> **About this task**
The stretch wanted below opens at the line containing "Od działki do" and closes at the line containing "Supermarchés &". Please return it exactly, with no other lines.

Dataset entries:
-=-=-

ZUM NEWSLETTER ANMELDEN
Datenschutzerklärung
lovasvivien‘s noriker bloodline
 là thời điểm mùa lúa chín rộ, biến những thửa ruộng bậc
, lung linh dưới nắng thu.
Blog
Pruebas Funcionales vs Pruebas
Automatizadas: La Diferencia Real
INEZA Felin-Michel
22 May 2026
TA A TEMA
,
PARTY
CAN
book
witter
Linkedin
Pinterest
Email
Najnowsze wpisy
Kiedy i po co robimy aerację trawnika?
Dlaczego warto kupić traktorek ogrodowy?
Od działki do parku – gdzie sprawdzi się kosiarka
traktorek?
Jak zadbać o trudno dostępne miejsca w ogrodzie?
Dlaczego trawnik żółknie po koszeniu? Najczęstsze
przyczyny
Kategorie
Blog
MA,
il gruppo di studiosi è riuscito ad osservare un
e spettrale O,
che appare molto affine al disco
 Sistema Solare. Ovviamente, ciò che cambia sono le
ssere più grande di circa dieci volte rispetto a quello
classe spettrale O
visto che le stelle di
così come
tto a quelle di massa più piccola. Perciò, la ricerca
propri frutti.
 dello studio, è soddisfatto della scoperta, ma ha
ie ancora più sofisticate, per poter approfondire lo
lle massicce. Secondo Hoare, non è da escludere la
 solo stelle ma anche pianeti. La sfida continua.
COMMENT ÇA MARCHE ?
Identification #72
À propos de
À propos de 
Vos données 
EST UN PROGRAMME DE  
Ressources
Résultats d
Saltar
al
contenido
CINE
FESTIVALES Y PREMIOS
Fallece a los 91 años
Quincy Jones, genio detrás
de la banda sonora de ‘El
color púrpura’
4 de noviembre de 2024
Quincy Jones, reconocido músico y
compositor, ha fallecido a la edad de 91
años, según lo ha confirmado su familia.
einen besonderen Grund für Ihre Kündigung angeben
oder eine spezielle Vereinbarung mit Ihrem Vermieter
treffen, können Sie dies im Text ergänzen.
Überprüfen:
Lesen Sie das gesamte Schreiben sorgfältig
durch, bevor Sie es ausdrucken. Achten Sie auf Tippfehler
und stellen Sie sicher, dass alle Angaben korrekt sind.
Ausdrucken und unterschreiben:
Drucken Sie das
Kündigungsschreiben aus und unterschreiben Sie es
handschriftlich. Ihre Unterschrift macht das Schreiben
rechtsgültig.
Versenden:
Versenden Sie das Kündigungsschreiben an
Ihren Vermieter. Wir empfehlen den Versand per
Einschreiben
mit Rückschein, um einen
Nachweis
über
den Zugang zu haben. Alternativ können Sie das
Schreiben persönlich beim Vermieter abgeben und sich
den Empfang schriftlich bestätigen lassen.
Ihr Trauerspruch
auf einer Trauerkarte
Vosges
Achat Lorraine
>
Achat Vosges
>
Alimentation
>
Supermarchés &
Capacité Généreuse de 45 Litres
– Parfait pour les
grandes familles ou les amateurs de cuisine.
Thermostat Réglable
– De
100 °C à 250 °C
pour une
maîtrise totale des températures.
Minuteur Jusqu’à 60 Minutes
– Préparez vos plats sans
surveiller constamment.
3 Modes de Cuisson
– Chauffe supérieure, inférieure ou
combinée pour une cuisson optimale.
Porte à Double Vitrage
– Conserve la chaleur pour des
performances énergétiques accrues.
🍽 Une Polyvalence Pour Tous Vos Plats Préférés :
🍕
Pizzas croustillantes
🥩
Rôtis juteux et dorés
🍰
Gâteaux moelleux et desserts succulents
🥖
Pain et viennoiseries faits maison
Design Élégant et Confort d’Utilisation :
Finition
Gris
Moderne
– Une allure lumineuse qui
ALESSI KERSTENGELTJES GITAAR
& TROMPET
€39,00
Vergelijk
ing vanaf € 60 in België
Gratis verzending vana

-=-=-

> **Response box**
Od działki do parku – gdzie sprawdzi się kosiarka
traktorek?
Jak zadbać o trudno dostępne miejsca w ogrodzie?
Dlaczego trawnik żółknie po koszeniu? Najczęstsze
przyczyny
Kategorie
Blog
MA,
il gruppo di studiosi è riuscito ad osservare un
e spettrale O,
che appare molto affine al disco
 Sistema Solare. Ovviamente, ciò che cambia sono le
ssere più grande di circa dieci volte rispetto a quello
classe spettrale O
visto che le stelle di
così come
tto a quelle di massa più piccola. Perciò, la ricerca
propri frutti.
 dello studio, è soddisfatto della scoperta, ma ha
ie ancora più sofisticate, per poter approfondire lo
lle massicce. Secondo Hoare, non è da escludere la
 solo stelle ma anche pianeti. La sfida continua.
COMMENT ÇA MARCHE ?
Identification #72
À propos de
À propos de 
Vos données 
EST UN PROGRAMME DE  
Ressources
Résultats d
Saltar
al
contenido
CINE
FESTIVALES Y PREMIOS
Fallece a los 91 años
Quincy Jones, genio detrás
de la banda sonora de ‘El
color púrpura’
4 de noviembre de 2024
Quincy Jones, reconocido músico y
compositor, ha fallecido a la edad de 91
años, según lo ha confirmado su familia.
einen besonderen Grund für Ihre Kündigung angeben
oder eine spezielle Vereinbarung mit Ihrem Vermieter
treffen, können Sie dies im Text ergänzen.
Überprüfen:
Lesen Sie das gesamte Schreiben sorgfältig
durch, bevor Sie es ausdrucken. Achten Sie auf Tippfehler
und stellen Sie sicher, dass alle Angaben korrekt sind.
Ausdrucken und unterschreiben:
Drucken Sie das
Kündigungsschreiben aus und unterschreiben Sie es
handschriftlich. Ihre Unterschrift macht das Schreiben
rechtsgültig.
Versenden:
Versenden Sie das Kündigungsschreiben an
Ihren Vermieter. Wir empfehlen den Versand per
Einschreiben
mit Rückschein, um einen
Nachweis
über
den Zugang zu haben. Alternativ können Sie das
Schreiben persönlich beim Vermieter abgeben und sich
den Empfang schriftlich bestätigen lassen.
Ihr Trauerspruch
auf einer Trauerkarte
Vosges
Achat Lorraine
>
Achat Vosges
>
Alimentation
>
Supermarchés &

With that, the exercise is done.